Start of Entries supplied

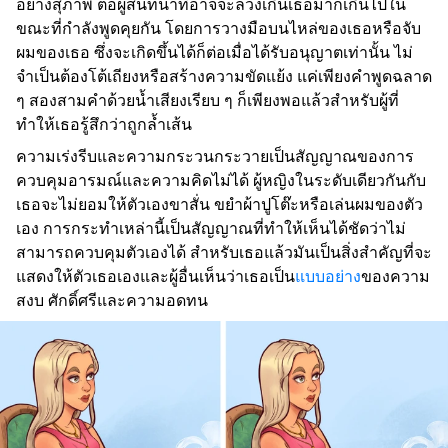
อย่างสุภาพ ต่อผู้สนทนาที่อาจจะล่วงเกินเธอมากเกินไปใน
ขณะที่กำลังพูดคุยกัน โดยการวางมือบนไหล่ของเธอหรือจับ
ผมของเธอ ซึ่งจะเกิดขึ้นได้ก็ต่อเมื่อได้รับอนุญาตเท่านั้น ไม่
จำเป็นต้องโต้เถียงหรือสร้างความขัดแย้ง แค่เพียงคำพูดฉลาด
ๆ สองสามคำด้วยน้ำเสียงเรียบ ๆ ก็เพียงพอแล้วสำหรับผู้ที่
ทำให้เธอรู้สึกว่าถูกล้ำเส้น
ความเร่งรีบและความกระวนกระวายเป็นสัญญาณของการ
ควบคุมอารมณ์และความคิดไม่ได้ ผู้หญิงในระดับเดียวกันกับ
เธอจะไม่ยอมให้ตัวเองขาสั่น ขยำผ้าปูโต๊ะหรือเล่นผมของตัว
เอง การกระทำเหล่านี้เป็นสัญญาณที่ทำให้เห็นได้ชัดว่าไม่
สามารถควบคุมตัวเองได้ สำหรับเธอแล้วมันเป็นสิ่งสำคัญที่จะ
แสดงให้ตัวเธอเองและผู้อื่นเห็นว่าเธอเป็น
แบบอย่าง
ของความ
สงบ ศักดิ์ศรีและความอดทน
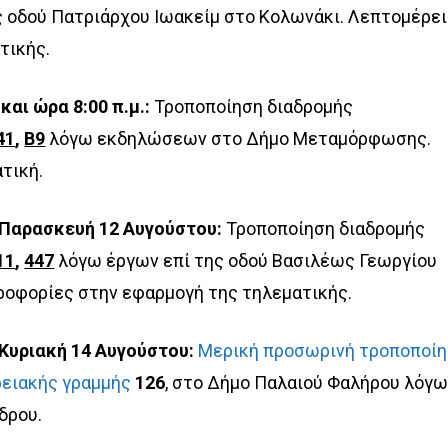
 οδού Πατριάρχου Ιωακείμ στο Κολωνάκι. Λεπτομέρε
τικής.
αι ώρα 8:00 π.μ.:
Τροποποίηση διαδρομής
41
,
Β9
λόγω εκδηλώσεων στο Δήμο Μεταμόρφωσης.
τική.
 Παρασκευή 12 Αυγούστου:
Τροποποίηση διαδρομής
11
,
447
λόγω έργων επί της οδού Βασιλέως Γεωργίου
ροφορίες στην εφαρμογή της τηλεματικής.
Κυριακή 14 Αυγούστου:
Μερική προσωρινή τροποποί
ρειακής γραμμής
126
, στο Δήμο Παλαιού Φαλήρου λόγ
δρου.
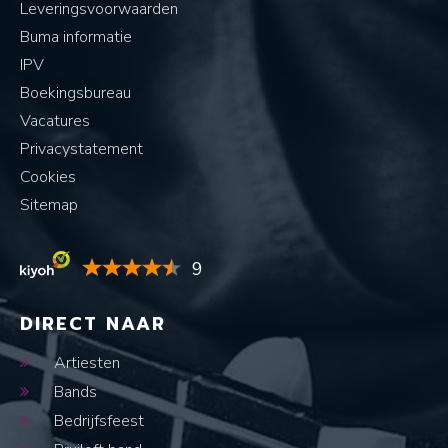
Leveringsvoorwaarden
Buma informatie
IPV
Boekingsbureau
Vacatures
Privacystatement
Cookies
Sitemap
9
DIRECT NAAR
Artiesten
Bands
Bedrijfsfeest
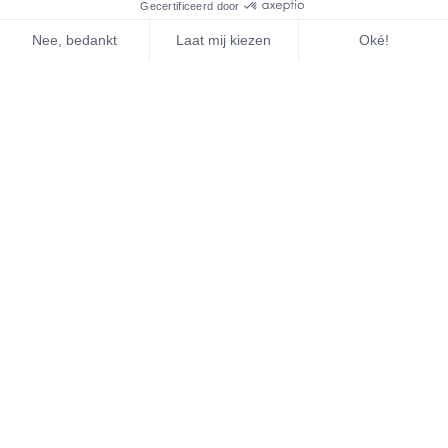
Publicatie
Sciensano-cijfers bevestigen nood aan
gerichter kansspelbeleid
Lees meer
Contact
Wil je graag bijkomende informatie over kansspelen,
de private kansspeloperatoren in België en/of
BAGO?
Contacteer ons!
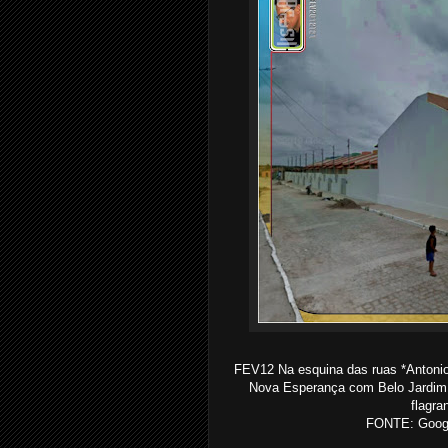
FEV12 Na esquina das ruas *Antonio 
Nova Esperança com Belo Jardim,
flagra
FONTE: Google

End of Entries supplied

Work required
Please repeat the records from the line that has "Leveringsvoorwaarden" through the end of the records, leaving out the picture markers.

Task solution
Leveringsvoorwaarden
Buma informatie
IPV
Boekingsbureau
Vacatures
Privacystatement
Cookies
Sitemap
9
DIRECT NAAR
Artiesten
Bands
Bedrijfsfeest
Publicatie
Sciensano-cijfers bevestigen nood aan
gerichter kansspelbeleid
Lees meer
Contact
Wil je graag bijkomende informatie over kansspelen,
de private kansspeloperatoren in België en/of
BAGO?
Contacteer ons!
FEV12 Na esquina das ruas *Antonio 
Nova Esperança com Belo Jardim,
flagra
FONTE: Google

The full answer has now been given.